##### Given records #####
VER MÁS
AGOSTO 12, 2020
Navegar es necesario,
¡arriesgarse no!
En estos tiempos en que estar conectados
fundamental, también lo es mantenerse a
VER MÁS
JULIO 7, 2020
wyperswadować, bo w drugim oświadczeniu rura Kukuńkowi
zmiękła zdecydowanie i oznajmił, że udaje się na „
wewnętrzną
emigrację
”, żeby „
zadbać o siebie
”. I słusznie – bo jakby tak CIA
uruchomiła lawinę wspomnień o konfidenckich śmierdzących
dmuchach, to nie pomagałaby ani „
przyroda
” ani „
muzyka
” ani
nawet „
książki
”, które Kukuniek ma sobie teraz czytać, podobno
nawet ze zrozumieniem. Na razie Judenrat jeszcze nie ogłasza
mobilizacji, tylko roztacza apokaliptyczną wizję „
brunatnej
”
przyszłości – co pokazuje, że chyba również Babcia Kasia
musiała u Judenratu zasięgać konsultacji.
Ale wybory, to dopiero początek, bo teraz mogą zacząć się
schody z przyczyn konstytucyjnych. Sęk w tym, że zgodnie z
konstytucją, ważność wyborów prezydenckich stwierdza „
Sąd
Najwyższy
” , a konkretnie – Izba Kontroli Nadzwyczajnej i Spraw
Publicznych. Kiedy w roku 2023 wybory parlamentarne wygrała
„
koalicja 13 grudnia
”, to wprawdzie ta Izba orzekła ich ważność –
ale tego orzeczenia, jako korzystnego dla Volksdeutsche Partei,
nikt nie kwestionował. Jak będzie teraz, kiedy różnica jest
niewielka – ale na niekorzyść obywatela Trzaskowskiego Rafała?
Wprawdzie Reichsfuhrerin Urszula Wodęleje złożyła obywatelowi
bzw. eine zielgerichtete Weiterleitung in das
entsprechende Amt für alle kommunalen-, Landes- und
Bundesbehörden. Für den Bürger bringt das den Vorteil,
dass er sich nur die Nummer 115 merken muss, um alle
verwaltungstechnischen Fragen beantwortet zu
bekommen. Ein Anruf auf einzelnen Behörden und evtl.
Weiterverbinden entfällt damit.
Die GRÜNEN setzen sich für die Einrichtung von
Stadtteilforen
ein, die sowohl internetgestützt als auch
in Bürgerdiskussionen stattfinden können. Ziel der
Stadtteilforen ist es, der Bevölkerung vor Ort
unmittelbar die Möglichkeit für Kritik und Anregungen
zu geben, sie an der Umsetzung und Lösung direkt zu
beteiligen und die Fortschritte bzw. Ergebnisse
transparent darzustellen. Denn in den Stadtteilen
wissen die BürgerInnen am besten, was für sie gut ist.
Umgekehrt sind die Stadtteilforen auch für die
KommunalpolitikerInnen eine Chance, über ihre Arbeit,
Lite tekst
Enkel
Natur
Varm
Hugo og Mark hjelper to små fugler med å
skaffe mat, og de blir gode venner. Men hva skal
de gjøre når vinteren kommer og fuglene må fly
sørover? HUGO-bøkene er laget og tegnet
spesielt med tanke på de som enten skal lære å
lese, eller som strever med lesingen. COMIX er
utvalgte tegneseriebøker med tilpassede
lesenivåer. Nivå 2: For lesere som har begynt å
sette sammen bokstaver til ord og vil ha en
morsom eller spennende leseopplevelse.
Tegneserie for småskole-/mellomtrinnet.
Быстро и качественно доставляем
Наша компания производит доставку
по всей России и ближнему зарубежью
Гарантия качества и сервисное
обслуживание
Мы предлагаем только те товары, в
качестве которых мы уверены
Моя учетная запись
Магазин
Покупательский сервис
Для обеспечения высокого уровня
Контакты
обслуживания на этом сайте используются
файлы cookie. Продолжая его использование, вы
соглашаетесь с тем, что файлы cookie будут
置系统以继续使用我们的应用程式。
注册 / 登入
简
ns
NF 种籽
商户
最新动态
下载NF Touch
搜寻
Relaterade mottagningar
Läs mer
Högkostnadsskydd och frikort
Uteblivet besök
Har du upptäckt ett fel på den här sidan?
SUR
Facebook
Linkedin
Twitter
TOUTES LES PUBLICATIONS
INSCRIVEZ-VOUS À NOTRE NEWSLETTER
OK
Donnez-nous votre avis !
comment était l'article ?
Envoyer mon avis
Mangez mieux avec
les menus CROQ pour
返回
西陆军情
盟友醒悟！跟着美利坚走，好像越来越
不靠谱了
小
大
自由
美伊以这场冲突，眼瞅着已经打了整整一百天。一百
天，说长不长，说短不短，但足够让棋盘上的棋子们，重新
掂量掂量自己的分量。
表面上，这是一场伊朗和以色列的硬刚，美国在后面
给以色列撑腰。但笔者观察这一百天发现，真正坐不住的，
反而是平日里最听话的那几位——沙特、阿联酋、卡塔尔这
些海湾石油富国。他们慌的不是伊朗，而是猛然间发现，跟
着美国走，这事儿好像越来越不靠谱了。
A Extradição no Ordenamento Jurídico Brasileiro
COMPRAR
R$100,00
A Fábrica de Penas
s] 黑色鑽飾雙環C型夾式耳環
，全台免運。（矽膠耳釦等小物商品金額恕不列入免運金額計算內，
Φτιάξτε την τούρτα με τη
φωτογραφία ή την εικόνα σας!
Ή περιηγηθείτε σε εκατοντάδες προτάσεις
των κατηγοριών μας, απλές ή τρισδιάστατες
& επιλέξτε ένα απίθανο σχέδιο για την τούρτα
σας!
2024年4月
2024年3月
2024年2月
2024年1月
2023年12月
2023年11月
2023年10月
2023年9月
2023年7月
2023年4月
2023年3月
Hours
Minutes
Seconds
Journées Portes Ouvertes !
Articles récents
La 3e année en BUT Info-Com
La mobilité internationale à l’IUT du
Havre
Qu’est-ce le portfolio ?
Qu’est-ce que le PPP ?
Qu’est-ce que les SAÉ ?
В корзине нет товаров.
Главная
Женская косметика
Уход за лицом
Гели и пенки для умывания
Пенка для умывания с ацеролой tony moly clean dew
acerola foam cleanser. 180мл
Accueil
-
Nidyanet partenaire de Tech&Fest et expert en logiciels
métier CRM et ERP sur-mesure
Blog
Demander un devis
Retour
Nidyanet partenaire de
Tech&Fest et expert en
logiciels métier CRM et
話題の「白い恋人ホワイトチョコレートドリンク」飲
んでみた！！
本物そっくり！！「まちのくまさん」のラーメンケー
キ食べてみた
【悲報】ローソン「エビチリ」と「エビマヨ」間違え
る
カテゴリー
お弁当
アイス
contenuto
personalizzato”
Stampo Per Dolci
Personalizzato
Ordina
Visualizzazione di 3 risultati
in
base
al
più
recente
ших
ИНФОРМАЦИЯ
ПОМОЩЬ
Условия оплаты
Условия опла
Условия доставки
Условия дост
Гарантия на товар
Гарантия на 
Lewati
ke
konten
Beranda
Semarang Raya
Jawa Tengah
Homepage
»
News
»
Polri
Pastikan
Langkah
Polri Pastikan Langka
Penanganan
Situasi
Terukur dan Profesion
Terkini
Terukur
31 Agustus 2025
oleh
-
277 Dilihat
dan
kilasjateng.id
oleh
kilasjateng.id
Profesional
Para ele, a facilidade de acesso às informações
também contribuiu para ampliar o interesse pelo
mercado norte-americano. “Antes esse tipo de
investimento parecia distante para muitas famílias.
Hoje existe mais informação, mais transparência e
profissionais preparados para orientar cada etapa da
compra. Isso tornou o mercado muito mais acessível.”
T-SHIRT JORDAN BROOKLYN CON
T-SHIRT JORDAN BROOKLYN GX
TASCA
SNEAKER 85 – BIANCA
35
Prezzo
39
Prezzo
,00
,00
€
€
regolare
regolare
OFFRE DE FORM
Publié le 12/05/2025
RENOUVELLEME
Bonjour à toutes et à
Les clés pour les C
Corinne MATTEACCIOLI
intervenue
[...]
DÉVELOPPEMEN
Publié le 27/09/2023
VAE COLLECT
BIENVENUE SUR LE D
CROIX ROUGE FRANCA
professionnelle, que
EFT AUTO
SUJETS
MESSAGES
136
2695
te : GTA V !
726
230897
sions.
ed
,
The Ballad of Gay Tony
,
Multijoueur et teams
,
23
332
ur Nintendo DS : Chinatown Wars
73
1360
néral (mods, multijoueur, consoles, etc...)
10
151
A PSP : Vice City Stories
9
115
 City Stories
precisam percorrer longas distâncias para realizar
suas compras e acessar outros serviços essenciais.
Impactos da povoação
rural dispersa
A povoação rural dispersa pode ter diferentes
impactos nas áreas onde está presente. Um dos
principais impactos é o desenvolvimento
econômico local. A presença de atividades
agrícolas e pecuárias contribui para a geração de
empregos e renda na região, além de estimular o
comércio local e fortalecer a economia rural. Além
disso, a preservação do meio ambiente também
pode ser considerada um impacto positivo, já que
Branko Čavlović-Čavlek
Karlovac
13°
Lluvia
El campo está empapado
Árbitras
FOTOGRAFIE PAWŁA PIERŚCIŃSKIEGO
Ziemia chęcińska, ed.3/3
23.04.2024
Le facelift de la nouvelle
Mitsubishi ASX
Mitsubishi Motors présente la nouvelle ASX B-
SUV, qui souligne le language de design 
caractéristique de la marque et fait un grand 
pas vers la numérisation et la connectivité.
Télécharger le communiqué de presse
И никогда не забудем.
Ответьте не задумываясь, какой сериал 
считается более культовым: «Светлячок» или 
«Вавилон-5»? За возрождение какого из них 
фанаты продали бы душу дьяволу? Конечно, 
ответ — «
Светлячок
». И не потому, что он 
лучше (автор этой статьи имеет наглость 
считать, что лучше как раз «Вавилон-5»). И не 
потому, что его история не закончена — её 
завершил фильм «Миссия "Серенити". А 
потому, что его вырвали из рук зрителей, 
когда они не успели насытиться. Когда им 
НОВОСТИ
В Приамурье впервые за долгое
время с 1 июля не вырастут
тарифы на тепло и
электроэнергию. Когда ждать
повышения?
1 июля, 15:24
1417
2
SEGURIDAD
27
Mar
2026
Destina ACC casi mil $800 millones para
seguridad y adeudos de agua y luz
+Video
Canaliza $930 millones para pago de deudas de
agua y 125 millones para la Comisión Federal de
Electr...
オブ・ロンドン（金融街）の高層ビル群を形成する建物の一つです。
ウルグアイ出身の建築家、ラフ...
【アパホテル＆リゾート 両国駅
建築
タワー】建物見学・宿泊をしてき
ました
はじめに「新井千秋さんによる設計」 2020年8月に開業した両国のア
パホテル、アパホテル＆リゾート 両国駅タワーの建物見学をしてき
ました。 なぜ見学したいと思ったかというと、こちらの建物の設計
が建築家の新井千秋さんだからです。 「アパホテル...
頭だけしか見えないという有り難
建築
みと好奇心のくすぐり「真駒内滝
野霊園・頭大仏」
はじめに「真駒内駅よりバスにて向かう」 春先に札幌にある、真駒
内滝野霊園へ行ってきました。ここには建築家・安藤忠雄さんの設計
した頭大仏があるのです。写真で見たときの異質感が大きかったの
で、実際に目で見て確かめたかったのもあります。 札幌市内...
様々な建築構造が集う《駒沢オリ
#####
▶ [To do]
Look through the data above. Each line containing the word "Светлячок" needs to be copied.

▶ [Your solution]
считается более культовым: «Светлячок» или 
Светлячок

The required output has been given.